> _Task to carry out_: Print each of the entries exactly, leaving nothing out.

(Document structure recognition data)
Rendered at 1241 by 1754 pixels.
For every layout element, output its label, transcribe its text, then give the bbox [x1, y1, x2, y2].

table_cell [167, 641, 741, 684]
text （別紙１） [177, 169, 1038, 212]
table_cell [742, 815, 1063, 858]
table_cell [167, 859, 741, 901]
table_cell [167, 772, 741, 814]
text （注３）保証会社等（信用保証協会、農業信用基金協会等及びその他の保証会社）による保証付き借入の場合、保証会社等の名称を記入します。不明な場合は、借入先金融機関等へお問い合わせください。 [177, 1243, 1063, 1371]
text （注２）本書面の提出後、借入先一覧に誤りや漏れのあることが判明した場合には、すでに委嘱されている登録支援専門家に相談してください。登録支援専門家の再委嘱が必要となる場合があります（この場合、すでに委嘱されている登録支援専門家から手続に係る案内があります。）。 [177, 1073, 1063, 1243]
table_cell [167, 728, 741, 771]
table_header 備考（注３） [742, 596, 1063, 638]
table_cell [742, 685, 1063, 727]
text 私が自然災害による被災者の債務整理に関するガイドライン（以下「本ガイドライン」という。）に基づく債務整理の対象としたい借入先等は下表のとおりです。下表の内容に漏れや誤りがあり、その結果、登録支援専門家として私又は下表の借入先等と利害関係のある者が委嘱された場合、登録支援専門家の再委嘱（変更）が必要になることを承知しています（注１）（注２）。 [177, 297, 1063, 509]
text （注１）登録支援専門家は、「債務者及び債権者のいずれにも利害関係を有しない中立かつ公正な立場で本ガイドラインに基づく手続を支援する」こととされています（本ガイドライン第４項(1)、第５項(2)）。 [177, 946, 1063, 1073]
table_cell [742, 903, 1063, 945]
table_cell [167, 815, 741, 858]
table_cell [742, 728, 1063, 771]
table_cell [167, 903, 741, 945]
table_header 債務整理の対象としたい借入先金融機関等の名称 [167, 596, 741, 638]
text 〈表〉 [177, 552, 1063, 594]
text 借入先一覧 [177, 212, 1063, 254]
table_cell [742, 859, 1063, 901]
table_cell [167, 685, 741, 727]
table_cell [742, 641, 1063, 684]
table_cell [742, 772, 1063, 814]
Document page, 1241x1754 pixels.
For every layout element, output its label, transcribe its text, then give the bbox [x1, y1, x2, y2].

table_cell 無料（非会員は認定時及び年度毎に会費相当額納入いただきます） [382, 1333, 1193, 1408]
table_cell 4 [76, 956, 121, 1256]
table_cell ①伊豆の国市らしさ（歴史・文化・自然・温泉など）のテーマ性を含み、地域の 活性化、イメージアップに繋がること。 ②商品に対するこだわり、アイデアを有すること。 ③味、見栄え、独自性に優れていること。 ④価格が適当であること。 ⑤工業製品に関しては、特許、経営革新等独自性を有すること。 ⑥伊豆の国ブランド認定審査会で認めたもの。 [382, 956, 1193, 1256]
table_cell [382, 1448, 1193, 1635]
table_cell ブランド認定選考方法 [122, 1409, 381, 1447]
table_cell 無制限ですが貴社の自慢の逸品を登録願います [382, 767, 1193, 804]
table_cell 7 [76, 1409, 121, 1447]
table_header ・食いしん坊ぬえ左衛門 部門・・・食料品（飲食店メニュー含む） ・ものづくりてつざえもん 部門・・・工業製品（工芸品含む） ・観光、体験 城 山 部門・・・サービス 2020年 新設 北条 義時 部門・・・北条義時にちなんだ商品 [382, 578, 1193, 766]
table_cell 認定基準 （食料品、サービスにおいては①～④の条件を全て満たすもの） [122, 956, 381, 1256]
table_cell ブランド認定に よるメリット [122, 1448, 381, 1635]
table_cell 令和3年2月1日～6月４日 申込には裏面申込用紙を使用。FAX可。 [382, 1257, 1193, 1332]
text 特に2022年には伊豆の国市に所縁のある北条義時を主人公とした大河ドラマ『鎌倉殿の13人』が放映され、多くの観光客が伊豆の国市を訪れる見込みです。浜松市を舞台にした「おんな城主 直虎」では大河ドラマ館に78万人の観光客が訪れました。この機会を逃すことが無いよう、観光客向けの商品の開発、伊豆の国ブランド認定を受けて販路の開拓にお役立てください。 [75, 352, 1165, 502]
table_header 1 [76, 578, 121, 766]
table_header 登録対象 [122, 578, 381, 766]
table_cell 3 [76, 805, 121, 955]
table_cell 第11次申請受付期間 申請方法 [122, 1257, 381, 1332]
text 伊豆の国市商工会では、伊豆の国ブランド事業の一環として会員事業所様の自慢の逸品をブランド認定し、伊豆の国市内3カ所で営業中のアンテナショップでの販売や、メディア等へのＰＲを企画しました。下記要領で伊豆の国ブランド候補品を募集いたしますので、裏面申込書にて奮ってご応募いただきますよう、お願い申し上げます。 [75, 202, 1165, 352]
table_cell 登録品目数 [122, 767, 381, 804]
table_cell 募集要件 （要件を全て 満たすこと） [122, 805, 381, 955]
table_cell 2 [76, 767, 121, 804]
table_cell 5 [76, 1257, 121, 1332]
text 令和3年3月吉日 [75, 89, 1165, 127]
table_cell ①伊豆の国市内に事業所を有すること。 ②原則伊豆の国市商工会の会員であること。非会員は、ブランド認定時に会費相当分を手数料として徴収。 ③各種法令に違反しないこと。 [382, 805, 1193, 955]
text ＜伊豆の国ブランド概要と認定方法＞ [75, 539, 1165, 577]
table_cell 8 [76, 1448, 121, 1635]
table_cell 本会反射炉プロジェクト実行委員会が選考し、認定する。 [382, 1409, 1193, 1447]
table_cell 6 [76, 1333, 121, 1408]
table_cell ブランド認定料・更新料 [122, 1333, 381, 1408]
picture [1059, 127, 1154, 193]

> _Exercise answer_:
Rendered at 1241 by 1754 pixels.
For every layout element, output its label, transcribe its text, then give the bbox [x1, y1, x2, y2].

table_cell [167, 641, 741, 684]
text （別紙１） [177, 169, 1038, 212]
table_cell [742, 815, 1063, 858]
table_cell [167, 859, 741, 901]
table_cell [167, 772, 741, 814]
text （注３）保証会社等（信用保証協会、農業信用基金協会等及びその他の保証会社）による保証付き借入の場合、保証会社等の名称を記入します。不明な場合は、借入先金融機関等へお問い合わせください。 [177, 1243, 1063, 1371]
text （注２）本書面の提出後、借入先一覧に誤りや漏れのあることが判明した場合には、すでに委嘱されている登録支援専門家に相談してください。登録支援専門家の再委嘱が必要となる場合があります（この場合、すでに委嘱されている登録支援専門家から手続に係る案内があります。）。 [177, 1073, 1063, 1243]
table_cell [167, 728, 741, 771]
table_header 備考（注３） [742, 596, 1063, 638]
table_cell [742, 685, 1063, 727]
text 私が自然災害による被災者の債務整理に関するガイドライン（以下「本ガイドライン」という。）に基づく債務整理の対象としたい借入先等は下表のとおりです。下表の内容に漏れや誤りがあり、その結果、登録支援専門家として私又は下表の借入先等と利害関係のある者が委嘱された場合、登録支援専門家の再委嘱（変更）が必要になることを承知しています（注１）（注２）。 [177, 297, 1063, 509]
text （注１）登録支援専門家は、「債務者及び債権者のいずれにも利害関係を有しない中立かつ公正な立場で本ガイドラインに基づく手続を支援する」こととされています（本ガイドライン第４項(1)、第５項(2)）。 [177, 946, 1063, 1073]
table_cell [742, 903, 1063, 945]
table_cell [167, 815, 741, 858]
table_cell [742, 728, 1063, 771]
table_cell [167, 903, 741, 945]
table_header 債務整理の対象としたい借入先金融機関等の名称 [167, 596, 741, 638]
text 〈表〉 [177, 552, 1063, 594]
text 借入先一覧 [177, 212, 1063, 254]
table_cell [742, 859, 1063, 901]
table_cell [167, 685, 741, 727]
table_cell [742, 641, 1063, 684]
table_cell [742, 772, 1063, 814]
Document page, 1241x1754 pixels.
For every layout element, output its label, transcribe its text, then give the bbox [x1, y1, x2, y2].

table_cell 無料（非会員は認定時及び年度毎に会費相当額納入いただきます） [382, 1333, 1193, 1408]
table_cell 4 [76, 956, 121, 1256]
table_cell ①伊豆の国市らしさ（歴史・文化・自然・温泉など）のテーマ性を含み、地域の 活性化、イメージアップに繋がること。 ②商品に対するこだわり、アイデアを有すること。 ③味、見栄え、独自性に優れていること。 ④価格が適当であること。 ⑤工業製品に関しては、特許、経営革新等独自性を有すること。 ⑥伊豆の国ブランド認定審査会で認めたもの。 [382, 956, 1193, 1256]
table_cell [382, 1448, 1193, 1635]
table_cell ブランド認定選考方法 [122, 1409, 381, 1447]
table_cell 無制限ですが貴社の自慢の逸品を登録願います [382, 767, 1193, 804]
table_cell 7 [76, 1409, 121, 1447]
table_header ・食いしん坊ぬえ左衛門 部門・・・食料品（飲食店メニュー含む） ・ものづくりてつざえもん 部門・・・工業製品（工芸品含む） ・観光、体験 城 山 部門・・・サービス 2020年 新設 北条 義時 部門・・・北条義時にちなんだ商品 [382, 578, 1193, 766]
table_cell 認定基準 （食料品、サービスにおいては①～④の条件を全て満たすもの） [122, 956, 381, 1256]
table_cell ブランド認定に よるメリット [122, 1448, 381, 1635]
table_cell 令和3年2月1日～6月４日 申込には裏面申込用紙を使用。FAX可。 [382, 1257, 1193, 1332]
text 特に2022年には伊豆の国市に所縁のある北条義時を主人公とした大河ドラマ『鎌倉殿の13人』が放映され、多くの観光客が伊豆の国市を訪れる見込みです。浜松市を舞台にした「おんな城主 直虎」では大河ドラマ館に78万人の観光客が訪れました。この機会を逃すことが無いよう、観光客向けの商品の開発、伊豆の国ブランド認定を受けて販路の開拓にお役立てください。 [75, 352, 1165, 502]
table_header 1 [76, 578, 121, 766]
table_header 登録対象 [122, 578, 381, 766]
table_cell 3 [76, 805, 121, 955]
table_cell 第11次申請受付期間 申請方法 [122, 1257, 381, 1332]
text 伊豆の国市商工会では、伊豆の国ブランド事業の一環として会員事業所様の自慢の逸品をブランド認定し、伊豆の国市内3カ所で営業中のアンテナショップでの販売や、メディア等へのＰＲを企画しました。下記要領で伊豆の国ブランド候補品を募集いたしますので、裏面申込書にて奮ってご応募いただきますよう、お願い申し上げます。 [75, 202, 1165, 352]
table_cell 登録品目数 [122, 767, 381, 804]
table_cell 募集要件 （要件を全て 満たすこと） [122, 805, 381, 955]
table_cell 2 [76, 767, 121, 804]
table_cell 5 [76, 1257, 121, 1332]
text 令和3年3月吉日 [75, 89, 1165, 127]
table_cell ①伊豆の国市内に事業所を有すること。 ②原則伊豆の国市商工会の会員であること。非会員は、ブランド認定時に会費相当分を手数料として徴収。 ③各種法令に違反しないこと。 [382, 805, 1193, 955]
text ＜伊豆の国ブランド概要と認定方法＞ [75, 539, 1165, 577]
table_cell 8 [76, 1448, 121, 1635]
table_cell 本会反射炉プロジェクト実行委員会が選考し、認定する。 [382, 1409, 1193, 1447]
table_cell 6 [76, 1333, 121, 1408]
table_cell ブランド認定料・更新料 [122, 1333, 381, 1408]
picture [1059, 127, 1154, 193]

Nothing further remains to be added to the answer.